Ainsi, après plusieurs échanges, Glace concept est entré dans la boucle pour accompagner le projet. Ça s’est traduit en plusieurs étapes :
– Une formation d’une journée avec un artisan glacier pour apprendre les bases de la fabrication. Les éleveurs sont ensuite repartis avec deux listes : celle des ingrédients et une autre non exhaustive avec des contacts de fournisseurs pour l’approvisionnement des matières premières.
– La commande du matériel pour aménager le laboratoire.
– La livraison d’un logiciel pour calculer et ajuster les recettes. « Contrairement au lait UHT, la composition du lait travaillé en ferme peut rapidement varier. Le logiciel permet d’ajuster les recettes en fonction des paramètres saisis par l’éleveur », explique Charles Bertholet.
– Enfin, dernière étape obligatoire : une fois le matériel de transformation installé, l’artisan glacier vient effectuer la mise en route à la ferme et poursuit la formation aux éleveurs sur 3 jours.
En tout et pour tout, l’exploitation a investi 200 000 € dans son atelier de transformation (aménagement du laboratoire et du magasin, prestations de Glace concept, et camionnette pour les livraisons compris et auquel pourrait prochainement s’ajouter une conditionneuse).
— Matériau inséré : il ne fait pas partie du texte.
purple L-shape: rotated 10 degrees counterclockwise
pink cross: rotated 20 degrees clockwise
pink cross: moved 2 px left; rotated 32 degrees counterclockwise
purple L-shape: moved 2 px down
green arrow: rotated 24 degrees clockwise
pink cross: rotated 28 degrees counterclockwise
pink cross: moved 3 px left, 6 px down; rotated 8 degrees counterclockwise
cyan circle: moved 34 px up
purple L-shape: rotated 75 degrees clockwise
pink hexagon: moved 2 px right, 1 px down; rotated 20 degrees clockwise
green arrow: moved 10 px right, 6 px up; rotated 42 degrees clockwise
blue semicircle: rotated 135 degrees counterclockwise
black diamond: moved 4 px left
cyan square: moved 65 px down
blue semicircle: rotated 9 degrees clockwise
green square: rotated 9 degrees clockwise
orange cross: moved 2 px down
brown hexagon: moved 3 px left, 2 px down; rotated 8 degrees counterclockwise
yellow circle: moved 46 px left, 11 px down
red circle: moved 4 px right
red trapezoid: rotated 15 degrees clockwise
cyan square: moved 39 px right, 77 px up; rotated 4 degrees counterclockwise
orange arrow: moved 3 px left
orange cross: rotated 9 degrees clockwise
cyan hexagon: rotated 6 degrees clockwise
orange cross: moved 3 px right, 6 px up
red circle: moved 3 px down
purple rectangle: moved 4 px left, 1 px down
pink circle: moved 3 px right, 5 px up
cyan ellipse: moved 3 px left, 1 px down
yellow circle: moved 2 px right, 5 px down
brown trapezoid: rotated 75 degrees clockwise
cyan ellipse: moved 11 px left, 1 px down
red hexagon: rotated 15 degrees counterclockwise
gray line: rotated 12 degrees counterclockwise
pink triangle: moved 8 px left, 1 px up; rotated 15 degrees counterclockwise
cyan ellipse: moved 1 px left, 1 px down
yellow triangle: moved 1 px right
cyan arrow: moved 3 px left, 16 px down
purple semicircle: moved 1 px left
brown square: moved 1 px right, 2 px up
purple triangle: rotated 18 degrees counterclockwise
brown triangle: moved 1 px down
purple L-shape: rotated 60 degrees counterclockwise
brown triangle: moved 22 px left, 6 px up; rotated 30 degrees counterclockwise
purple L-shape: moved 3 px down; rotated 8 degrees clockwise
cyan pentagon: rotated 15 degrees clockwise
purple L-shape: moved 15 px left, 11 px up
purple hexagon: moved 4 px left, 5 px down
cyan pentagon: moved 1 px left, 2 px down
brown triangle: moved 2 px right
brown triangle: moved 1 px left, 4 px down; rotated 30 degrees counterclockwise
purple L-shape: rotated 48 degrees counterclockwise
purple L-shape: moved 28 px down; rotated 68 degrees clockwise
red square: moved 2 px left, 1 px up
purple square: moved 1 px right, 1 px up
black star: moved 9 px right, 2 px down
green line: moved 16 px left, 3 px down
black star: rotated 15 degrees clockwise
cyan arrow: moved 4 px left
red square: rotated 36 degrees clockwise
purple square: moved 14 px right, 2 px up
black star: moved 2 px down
Cela comprend notamment 85 000 € d’investissement auprès de Glace concept (80 000 € d’achat de matériel et 5 000 € de formation) que les associés ne regrettent pas. Pour ce qui est de la valorisation du lait, les éleveurs l’estiment aujourd’hui à 500 €/1 000 l. La crémerie représente encore aujourd’hui la moitié des ventes mais la glace tend à prendre le dessus car la ferme commence à être bien connue dans le secteur.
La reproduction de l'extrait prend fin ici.